A simultaneous other click was that I need to learn about inviting the Lord to share with me what He knows about me. I need to learn about submitting myself to His inspection, not because I'm confident that I'll pass, but because I'm confident that I fall so short I don't even know all the ways I fall short! HE is the one to reveal my sins to me; I don't need to scurry frantically through my heart trying to find it, as when I was a child cleaning my room before mom came to inspect!

Now I'm learning the importance of the final phrase, too: "lead me in the way everlasting". There are many ways to understand this, and there are even several ways to translate it, but right now, God has reminded me that there is one Way everlasting, and I desperately need Him! My previous understanding, that this meant "just help me keep doing what I do", or even "help me walk the narrow path of self-denial" is humanistic and proud, missing the point that the only way there IS a way everlasting for me is because God died for me. "God, the path You have for me is based solely on Your blood and Your righteousness - not on me or any of my abilities."

kids are awake...dinner is not made...

Wednesday, January 6, 2010

caramelized onions

That title was just the first one that came to mind... I cooked 'em a few days ago, and the thought of them lingers. Maybe the smell too. But that something so pungent and crisp and bitter can become so soft and sweet and delicious with just a little time and some heat is an encouraging thought to me.

It's been so long since I've blogged any thoughts that my backlog is completely jammed and jumbled. One at a time, Anne; one at a time.

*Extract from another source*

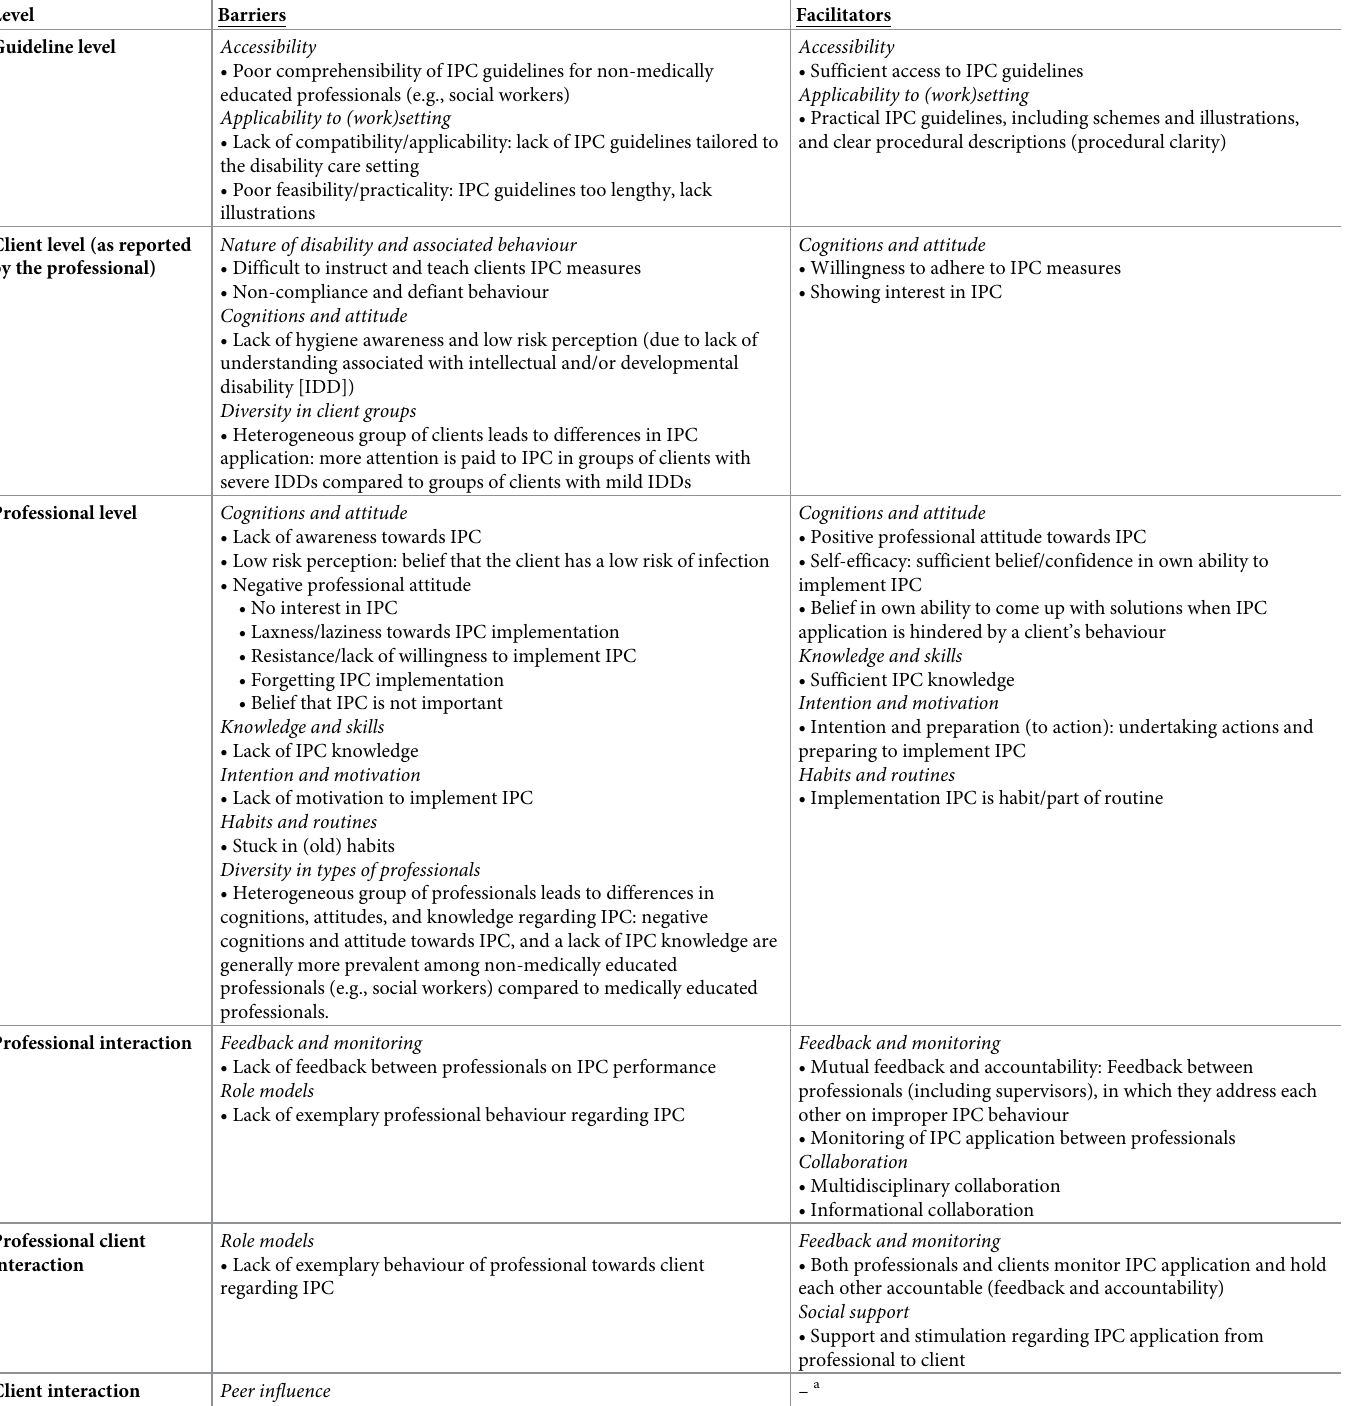
Table 1. Barriers and facilitators to IPC implementation, perceived by professionals working at residential care facilities for people with intellectual and develop- mental disabilities (n = 12), depicted per level of the integrated theoretical framework (see Fig 1) and categorised by corresponding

I'm going to try to get out one coherent (if small) blog per week this year. Being that today is the 6th, it appears that this will be a rough go.

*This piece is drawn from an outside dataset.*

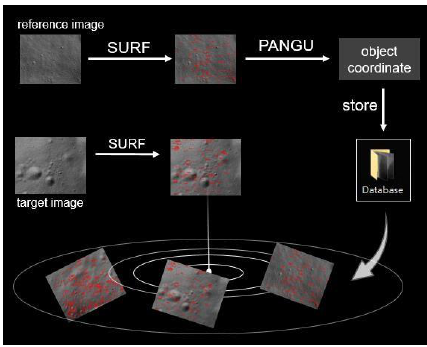
Figure 7. Illustration of visual-based absolute navigation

This year as I read my Bible I'm praying that God will remove my preconceived ideas about Him, and just daily reveal Himself to me in ways that keep me on my knees and in awe of Him and more dependent on Him. I've been too good at reading my beliefs into what's written. When stumped by a passage that doesn't conform to my image of who God should be, I find creative ways to skirt it or rephrase it; and that is so disgusting to me. My desire is to be conformed to His image, not Him to mine... but how often I do the latter!

This morning I was reading in Genesis 32, and at verse 10 my heart cried with Jacob, " I am not worthy of the least of all the mercies and of all the truth which You have shown Your servant." And what an awesome story, of trusting and obeying even with plenty of fear. I love the interaction God has recorded for us; Jacob reminding God (and maybe himself, too?!) that it was God who sent him; it was God who was leading; and it was God who knew the end from the beginning. Meanwhile, Jacob had plenty of reservation, but followed. He believed. I love this.

And, my sweet husband is asleep on the sofa; so that's it for tonight.